Another read, “From forced abortion to forced childbirth, the government is using all tools to achieve its goal.”

“Don’t worry about abortion,” said a third. “I won’t have babies if you kneel down and beg me!”

Activists criticized the government’s interference with women’s reproductive rights.

Zhang Jing, the founder of Women’s Rights in China, a New York-based NGO, told VOA Mandarin that the reduction of non-medically necessary abortions is another example of how Beijing authorities interfere with women’s reproductive rights.

“Now that the Chinese government has noticed there’s a population shortage, they are reversing the policies to encourage people to have babies. I do believe this is going to be mandatory,” she told VOA Mandarin in a phone interview last week.

“From forced abortions in the one-child policy era, to forced childbirth in the three-child policy era, human rights, as well as women’s rights, were not taken into consideration in the formation of these population policies,” she added.

Chen Guangcheng, a Chinese civil rights activist and the author of The Barefoot Lawyer: A Blind Man’s Fight for Justice and Freedom in China, worried about whether the new policy meant China would soon ban all forms of abortion.

“The Chinese Communist Party changes its policies based on its own needs,” Chen, who fled China in 2012, told VOA Mandarin via phone. “I don’t think there’s any long-term consideration. … I think, essentially, this violates women’s reproductive rights.” Chen, a women’s rights advocate, spoke against forced abortions during the one-child era, which ended in 2016.

Yi Fuxian, a senior scientist at the University of Wisconsin-Madison and author of Big Country With an Empty Nest, argued that the new guideline was a step in the right direction.

“Although China will regulate abortion, I don’t think the policy will be as strict as the ones in the U.S. or Australia,” he said in a phone interview. “Individuals will still have a lot of freedom to make decisions. I don’t think we should overinterpret this one-liner in the guidelines. The decline in fertility rate is a global trend. I think it’s necessary to explore ways to increase fertility rate.”

Struggling with an aging population and declining birth rates, the Beijing authority is trying to shift its population policies to avert a demographic crisis.

Census figures published in May by China's National Bureau of Statistics showed that China’s population growth from 2011 to 2020 was the slowest since the 1950s. The birth rate fell for four consecutive years after Beijing abandoned the one-child policy in early 2016. And in 2020, only 12 million babies were born, the lowest number since 1961.

In a major policy shift this May, China announced that married couples may have up to three children in order to boost the country’s birth rate.

Meanwhile, the census showed in 2020 that 264 million people were age 60 or older and that 191 million were age 65 or older, constituting 18.7% and 13.5% of the total population, respectively.
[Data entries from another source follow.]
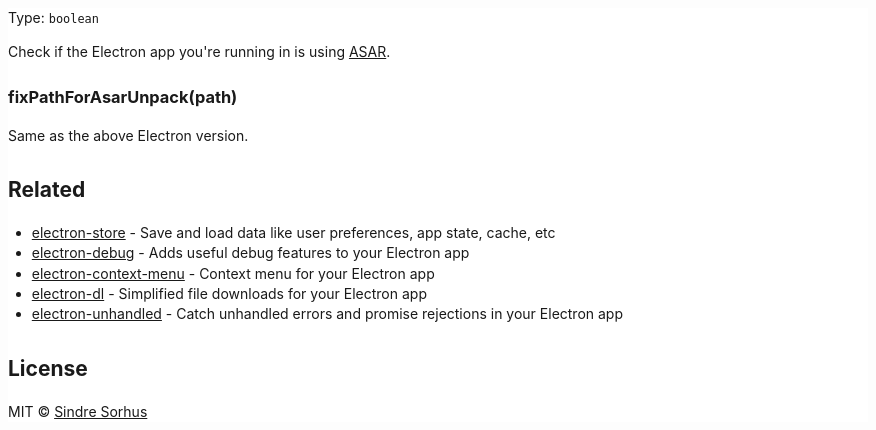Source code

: Type: `boolean`

Check if the Electron app you're running in is using [ASAR](https://electronjs.org/docs/tutorial/application-packaging/).

### fixPathForAsarUnpack(path)

Same as the above Electron version.


## Related

- [electron-store](https://github.com/sindresorhus/electron-store) - Save and load data like user preferences, app state, cache, etc
- [electron-debug](https://github.com/sindresorhus/electron-debug) - Adds useful debug features to your Electron app
- [electron-context-menu](https://github.com/sindresorhus/electron-context-menu) - Context menu for your Electron app
- [electron-dl](https://github.com/sindresorhus/electron-dl) - Simplified file downloads for your Electron app
- [electron-unhandled](https://github.com/sindresorhus/electron-unhandled) - Catch unhandled errors and promise rejections in your Electron app


## License

MIT © [Sindre Sorhus](https://sindresorhus.com)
In about 25 years, one-third of China’s population will be retirees, and their living and health care expenses will eat up a quarter of Beijing’s GDP.

While the country is facing a shrinking labor force, China’s abortion rates remain high, following a pattern established during the 30-plus years of one-child policy when forced abortions and sterilization were widespread.

According to an article published by the government’s China Population and Development Research Center, part of the National Health Commission of China, Chinese public hospitals performed an average of 9 million abortions annually from 2005 to 2017. The article pointed out the real number was closer to 13 million annually because the previous number didn’t include statistics from private hospitals and clinics.

In 2017, China performed 9.6 million abortions, accounting for over 17% of the total abortions performed worldwide, according to the article. Among those who had abortions, 55.9% of the women had more than two abortions, according to the article.

Yi from the University of Wisconsin-Madison said it’s time for China to regulate abortions.

“When China implemented the one-child policy, abortions were literally everywhere. I think that’s a disrespect of women’s reproductive rights,” he said. “Now as the population policy changes, I’m seeing a change of attitude from ‘too many lives is a burden’ to ‘respect lives,’ and this change will lead to more regulation in terms of abortion procedures.”

Yi continued, “I think this is a change that should be respected and welcomed by the international community, rather than being criticized.”